Texte:

*-*-*

1. UNE POLITIQUE DE COOPERATION INTERNATIONALE MAL DEFINIE ET MALMENEE, QUI DECREDIBILISE LA VOIX DE LA FRANCE DANS LE MONDE

  Absence de vision stratégique, obsolescence des concepts sur lesquels s’appuient les décideurs politiques, politique de « coups » et d’annonces sans lendemain, vision étroitement mercantiliste nourrie d’une proximité excessive avec quelques acteurs politiques et économiques, disproportion croissante entre les enjeux et les moyens, dispositif institutionnel éclaté ne permettant pas un pilotage efficace, tels sont les constats qui résument la situation actuelle…  

En l’absence de vision stratégique ancrée dans les réalités complexes du monde en développement, la politique de coopération internationale a erré ces dernières années dans des pratiques de « coups » médiatiques et de faveurs, oscillant entre mercantilisme et affairisme.

Le Président de la République affirme certes dans ses discours avoir pris la mesure de la mondialisation, et en tirer les conséquences pour la politique étrangère de la France. Mais du renouveau inédit de la Françafrique et de ses conseillers occultes au discours de Dakar en passant par la diminution des moyens consacrés à l’aide bilatérale, on ne peut qu’être frappé par une approche velléitaire et maladroite du monde en développement. Le gouvernement privilégie les effets d’annonce : réponse au tremblement de terre en Haïti, appui à la reconstruction en Afghanistan, programmes de soutien à l’Autorité palestinienne, augmentation non budgétée de la contribution au Fonds mondial de lutte contre le Sida, la Tuberculose et le Paludisme, mesures pour juguler la crise alimentaire… On peinerait à mesurer, après quelques mois, la traduction concrète de ces engagements, qui ne font en général l’objet d’aucune affectation financière véritablement nouvelle pour la politique de développement et se traduisent par un rabotage discret des engagements antérieurs ou des moyens affectés à l’aide bilatérale.

*-*-*

Consigne:
Poursuivez le texte sur la politique française de coopération internationale en reprenant après sa dernière phrase.

Données de l'exercice:
*-*-*

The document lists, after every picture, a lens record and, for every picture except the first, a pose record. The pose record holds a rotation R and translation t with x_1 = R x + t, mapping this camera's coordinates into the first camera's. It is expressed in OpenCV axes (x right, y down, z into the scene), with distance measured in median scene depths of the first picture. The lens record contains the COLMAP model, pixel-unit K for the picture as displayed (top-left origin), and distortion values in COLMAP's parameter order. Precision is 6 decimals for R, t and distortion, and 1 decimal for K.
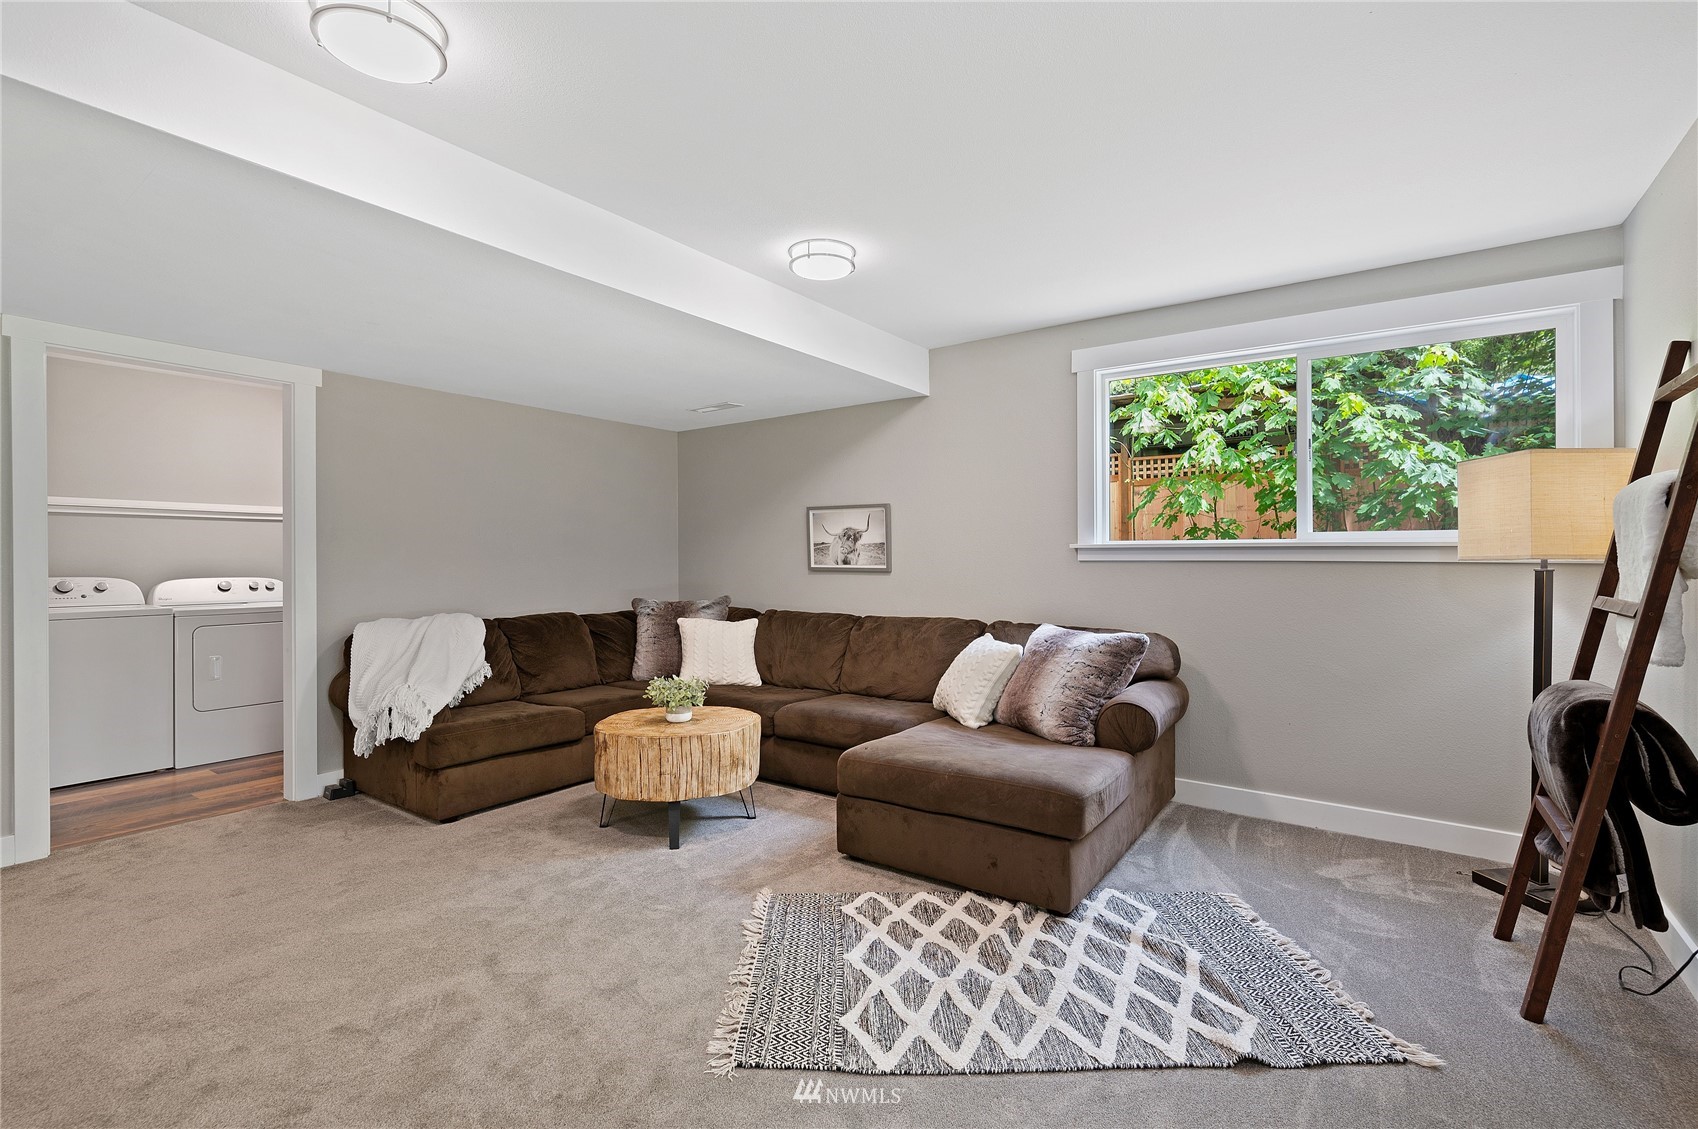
lens RADIAL K [[783.8, 0, 845.7], [0, 783.8, 563.1], [0, 0, 1]] dist [-0.001693, 0.000178]
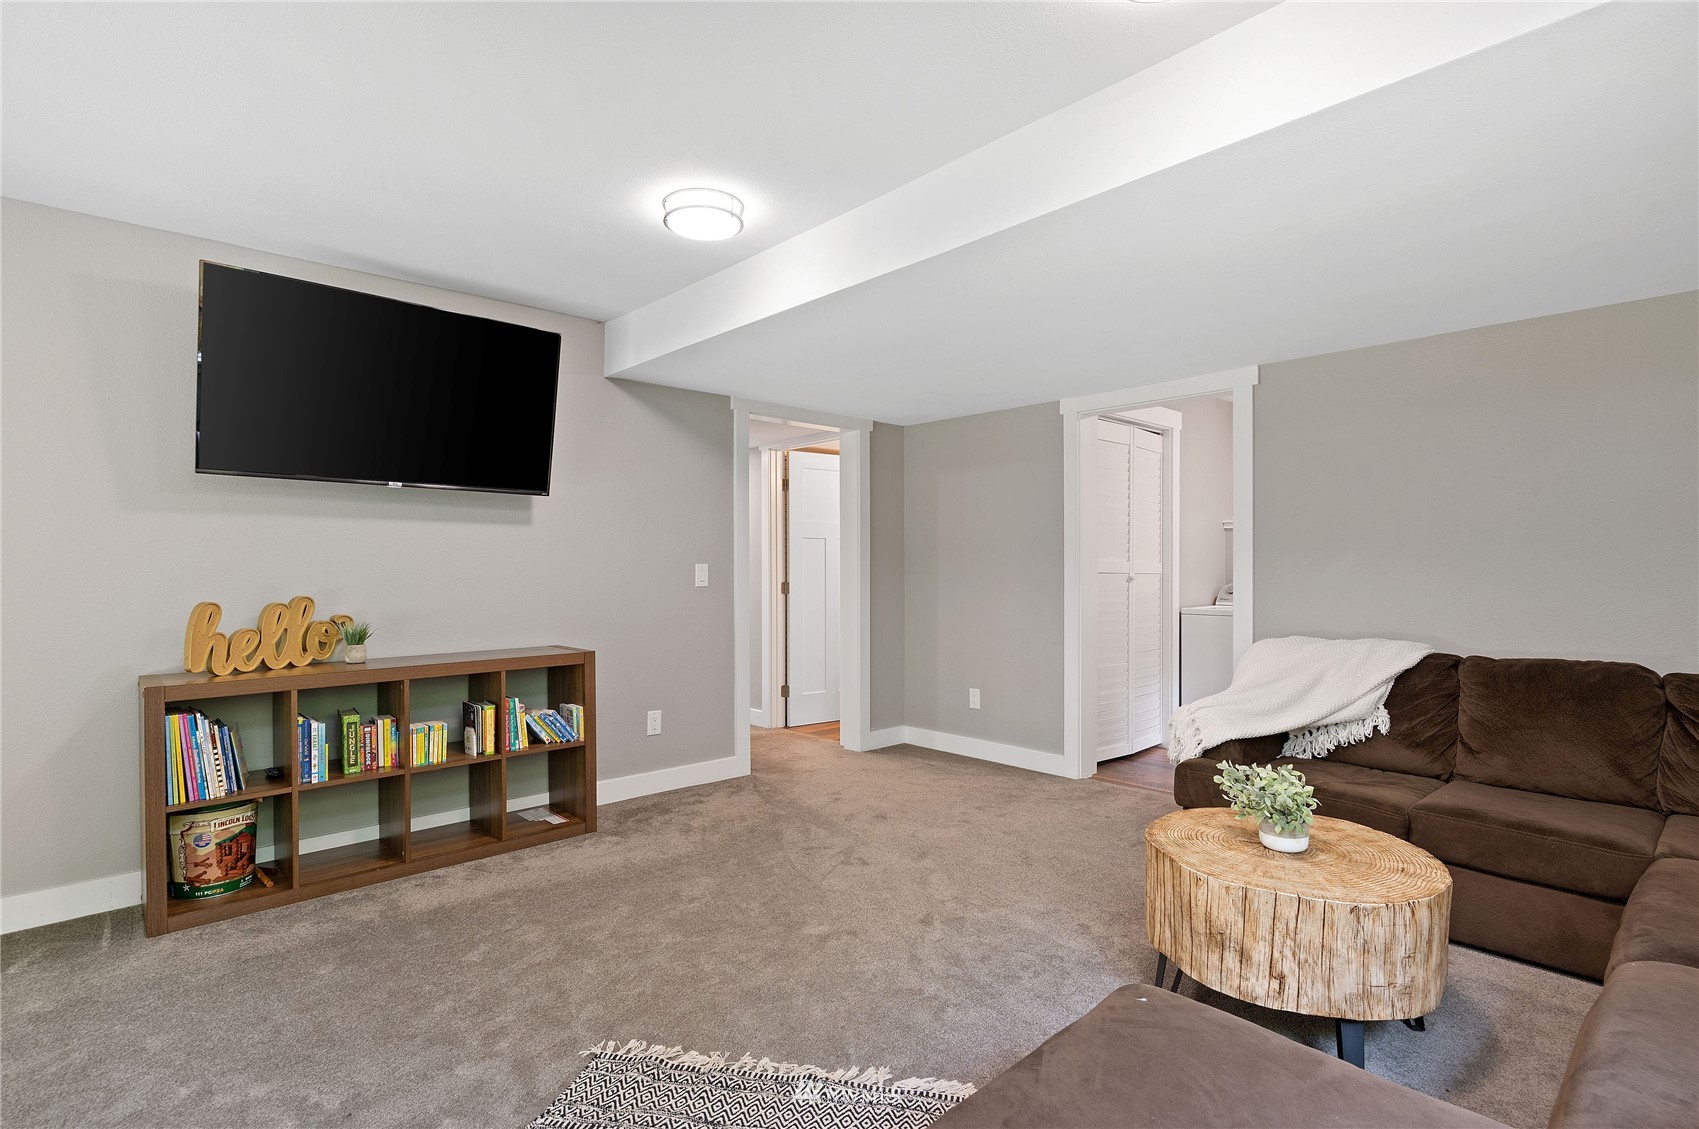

*-*-*

Résultat obtenu:
L’apparente méconnaissance des enjeux stratégiques de long terme de l’aide se traduit également par une politique étroitement mercantiliste, celle d’une « aide qui doit rapporter » à court terme. Cette position, qui confond aide au développement et outils de soutien au commerce extérieur de la France, interdit paradoxalement de penser sérieusement la façon dont l’aide française peut contribuer intelligemment aux intérêts nationaux (géopolitiques, économiques, sociaux, écologiques) à long terme.

La politique de coopération est en outre marquée depuis quatre ans par un fossé entre les ambitions affichées et les moyens réellement disponibles. En 2010 la France a, pour la première fois, atteint le niveau de 10 Mds d’euros d’aide publique au développement (APD) telle que mesurée par l’OCDE. Elle figure ainsi, en valeur, au 3e rang des pays développés. Toutefois, ces chiffres apparemment flatteurs ne doivent pas faire illusion. Le Président a décidé le report de 2012 à 2015 de l’engagement de la France d’accroitre son APD à 0,7% du revenu national brut (RNB). Cette échéance elle-même ne sera pas atteinte, car contrairement au Royaume-Uni, la France ne s’est pas dotée d’une feuille de route budgétaire crédible qui lui permettrait d’atteindre un ratio qui, pour imparfait qu’il soit, a fait l’objet d’engagements répétés. Ce report traduit bien le manque d’ambition de la politique actuelle, dans un contexte de sophistication croissante des instances de la coopération internationale.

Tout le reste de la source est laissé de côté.